This issue contains the proceedings of the ?Porous Ceramics:
Novel Developments and Applications? and ?Next
Generation Bioceramics? symposia, which were held on January
24-29, 2010 at the Hilton Daytona Beach Resort and the Ocean Center
in Daytona Beach, Florida, USA.
The interaction between ceramic materials and living organisms
is a leading area of ceramics research. Novel bioceramic materials
are being developed that will provide improvements in diagnosis and
treatment of medical and dental conditions. In addition,
bioinspired ceramics and biomimetic ceramics have generated
considerable interest in the scientific community. The ?Next
Generation Bioceramics? symposium addressed several leading
areas related to the development and use of novel bioceramics,
including advanced processing of bioceramics; biomineralization and
tissue-material interactions; bioinspired and biomimetic ceramics;
ceramics for drug delivery; ceramic biosensors; in vitro and in
vivo characterization of bioceramics; mechanical properties of
bioceramics; and nanostructured bioceramics.
The ?Porous Ceramics? symposium aimed to bring
together engineers and scientists in the area of ceramic materials
containing high volume fractions of porosity, in which the porosity
ranged from nano- to millimeters. These materials have attracted
significant academic and industrial attention for use in
environmental applications, an area where ceramics, particularly
porous ones, play a key role because of their suitable properties.
Therefore, a significant number of contributions, of which some are
present in this volume, was devoted to the fabrication and
characterization of porous ceramics for gas purification (e.g.,
H2 separation and CO2 separation) as well as
to particulate filtration (e.g., diesel engine soot).

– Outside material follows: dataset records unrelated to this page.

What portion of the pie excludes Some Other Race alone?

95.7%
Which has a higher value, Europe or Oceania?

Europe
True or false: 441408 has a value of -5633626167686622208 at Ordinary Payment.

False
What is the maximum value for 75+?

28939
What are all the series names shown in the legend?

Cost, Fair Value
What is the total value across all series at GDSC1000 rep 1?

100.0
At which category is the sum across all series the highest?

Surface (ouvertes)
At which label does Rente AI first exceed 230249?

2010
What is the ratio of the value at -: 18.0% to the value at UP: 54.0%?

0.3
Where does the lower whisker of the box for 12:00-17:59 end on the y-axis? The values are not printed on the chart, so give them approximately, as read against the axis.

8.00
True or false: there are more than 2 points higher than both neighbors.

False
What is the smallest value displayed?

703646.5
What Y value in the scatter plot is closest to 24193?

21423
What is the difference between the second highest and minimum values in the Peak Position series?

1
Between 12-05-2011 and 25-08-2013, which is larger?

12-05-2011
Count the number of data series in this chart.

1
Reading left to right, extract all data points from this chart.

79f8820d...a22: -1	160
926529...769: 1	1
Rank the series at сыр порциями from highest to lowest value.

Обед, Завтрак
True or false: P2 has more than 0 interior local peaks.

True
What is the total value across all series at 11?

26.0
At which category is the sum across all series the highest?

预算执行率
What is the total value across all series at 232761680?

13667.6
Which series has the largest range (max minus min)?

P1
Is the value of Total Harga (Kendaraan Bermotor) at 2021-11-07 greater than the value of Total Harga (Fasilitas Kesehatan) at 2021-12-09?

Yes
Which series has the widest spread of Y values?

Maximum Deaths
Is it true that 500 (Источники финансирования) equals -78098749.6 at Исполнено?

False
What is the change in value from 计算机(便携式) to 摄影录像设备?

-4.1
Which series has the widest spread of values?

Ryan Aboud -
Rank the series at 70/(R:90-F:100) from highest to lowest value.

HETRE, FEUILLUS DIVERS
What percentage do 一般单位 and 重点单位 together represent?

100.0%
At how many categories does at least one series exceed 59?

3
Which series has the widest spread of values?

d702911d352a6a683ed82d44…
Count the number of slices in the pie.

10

A leading area of ceramics research involves the development of
porous ceramics for medical, dental, and biotechnology
applications. For example, porous ceramics are under development
for use as bone substitutes because a porous structure may enhance
tissue ingrowth. Therefore, tailoring of porosity to give specific
characteristics, in terms of the amount of interconnecting cells
and of the cell and cell window size is required. A joint session
involving participants from bioceramics and porous ceramics
symposia was therefore held in order to stimulate discussion and
productive interactions between the two scientific communities.